WATCH IT LIVE HERE: In just a few hours, NASA will crash a spacecraft into an asteroid


Tonight, NASA conducts a mission that blends science and science fiction to save the planet.

After a 10-month journey across the solar system, a spaceship will deliberately crash with an asteroid. It's a trial run for a far distant genuine danger.

If you exclude Hollywood, NASA launched DART, the planet's first planetary defense mission, back in November. Our world is in grave danger in the 1998 science fiction movie "Armageddon," which depicts it as the target of a Texas-sized asteroid. The only defender of Earth? Robert Willis

The role of the actual Bruce Willis, Lindley Johnson, a NASA planetary defense officer, is locating asteroids in our solar system before they find us.

Up to this point, more than 27,000 near-Earth asteroids have been found. There are around 10,000 of them that seem big enough to harm Earth if it were hit.

How susceptible is the Earth right now to one of these things, wondered reporter Mark Strassmann?

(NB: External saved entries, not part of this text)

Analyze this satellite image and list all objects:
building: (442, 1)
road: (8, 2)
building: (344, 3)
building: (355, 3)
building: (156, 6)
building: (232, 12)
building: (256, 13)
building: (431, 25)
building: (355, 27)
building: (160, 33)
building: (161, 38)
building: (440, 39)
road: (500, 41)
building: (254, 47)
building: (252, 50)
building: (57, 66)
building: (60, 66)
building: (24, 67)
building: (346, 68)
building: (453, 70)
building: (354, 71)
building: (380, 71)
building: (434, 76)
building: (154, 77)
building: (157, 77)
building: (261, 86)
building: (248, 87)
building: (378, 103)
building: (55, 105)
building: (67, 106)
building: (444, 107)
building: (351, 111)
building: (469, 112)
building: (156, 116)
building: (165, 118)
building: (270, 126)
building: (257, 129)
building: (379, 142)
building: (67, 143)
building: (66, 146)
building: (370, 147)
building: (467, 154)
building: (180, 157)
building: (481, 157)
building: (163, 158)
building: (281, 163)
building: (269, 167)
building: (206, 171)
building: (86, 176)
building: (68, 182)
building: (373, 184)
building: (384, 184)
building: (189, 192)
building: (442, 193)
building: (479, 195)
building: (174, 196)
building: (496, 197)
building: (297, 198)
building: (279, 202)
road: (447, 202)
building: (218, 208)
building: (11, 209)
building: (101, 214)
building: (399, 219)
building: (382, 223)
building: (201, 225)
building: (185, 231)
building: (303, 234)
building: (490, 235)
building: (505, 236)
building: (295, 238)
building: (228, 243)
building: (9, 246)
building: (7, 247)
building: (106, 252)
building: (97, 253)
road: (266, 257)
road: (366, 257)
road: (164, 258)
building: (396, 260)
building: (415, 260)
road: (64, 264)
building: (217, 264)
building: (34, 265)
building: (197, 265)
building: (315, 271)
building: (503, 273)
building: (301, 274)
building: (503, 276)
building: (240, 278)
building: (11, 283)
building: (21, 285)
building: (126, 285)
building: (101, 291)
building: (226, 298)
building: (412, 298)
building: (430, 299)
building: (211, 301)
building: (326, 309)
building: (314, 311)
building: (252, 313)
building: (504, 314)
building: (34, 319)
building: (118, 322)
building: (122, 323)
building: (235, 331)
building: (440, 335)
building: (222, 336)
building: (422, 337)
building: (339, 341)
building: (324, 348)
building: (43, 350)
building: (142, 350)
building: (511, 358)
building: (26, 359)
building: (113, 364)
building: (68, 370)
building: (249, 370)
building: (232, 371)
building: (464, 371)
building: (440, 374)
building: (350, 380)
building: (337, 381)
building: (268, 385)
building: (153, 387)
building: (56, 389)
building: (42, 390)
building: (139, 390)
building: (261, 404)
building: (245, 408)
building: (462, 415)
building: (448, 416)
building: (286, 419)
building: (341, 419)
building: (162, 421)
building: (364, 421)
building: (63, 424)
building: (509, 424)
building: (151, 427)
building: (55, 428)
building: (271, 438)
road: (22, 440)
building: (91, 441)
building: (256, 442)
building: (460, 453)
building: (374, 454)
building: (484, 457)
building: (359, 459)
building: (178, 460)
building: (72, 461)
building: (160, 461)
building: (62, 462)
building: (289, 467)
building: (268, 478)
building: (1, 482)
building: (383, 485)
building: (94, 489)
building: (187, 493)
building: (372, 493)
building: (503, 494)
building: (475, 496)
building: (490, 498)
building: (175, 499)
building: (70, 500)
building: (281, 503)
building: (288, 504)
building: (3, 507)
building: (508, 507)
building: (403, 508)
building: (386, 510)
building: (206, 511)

There is presently nothing that can stop it from a massive item, Johnson said.

The Double Asteroid Redirection Test (DART), a spacecraft built to intentionally collide with an asteroid, is the next step.

The DART coordination team at NASA's Goddard Space Flight Center in Laurel, Maryland is led by planetary scientist Nancy Chabot. She presented Strassmann the test target for tonight: a safe double-asteroid that is about seven million miles distant. She predicted that the DART spacecraft would almost collide with it when it approached at a speed of 15,000 miles per hour.

The Italian Space Agency's fly-by LICIACube satellite will observe the impact with a partner spacecraft.

That collision may lower this smaller asteroid's orbit by 1%, just enough to prevent a potential hazard from hitting Earth.

According to Chabot, the little movement "changes its location over time, preventing the Earth and the asteroid from being on a collision track in the future."

It's fortunate that no large known asteroids will pose a danger to Earth for at least the next 100 years since this will allow DART to be tested.

WATCH IT LIVE

Members of the mission will explain what will happen and share the science and insights of DART and the asteroids during the major event, which will be covered live on all NASA media, including Youtube, Facebook, and Twitter. On Monday, September 26, the impact is set for 7:14 p.m. ET, and the broadcast briefing will start at 6 p.m. ET (10 pm UTC). 

You can watch it live in the live stream below:

Thanks to Virtual Telescope Project, you can also follow along as they are doing a live telescope observation of the impact in an effort to detect a brightness rise caused by the crash.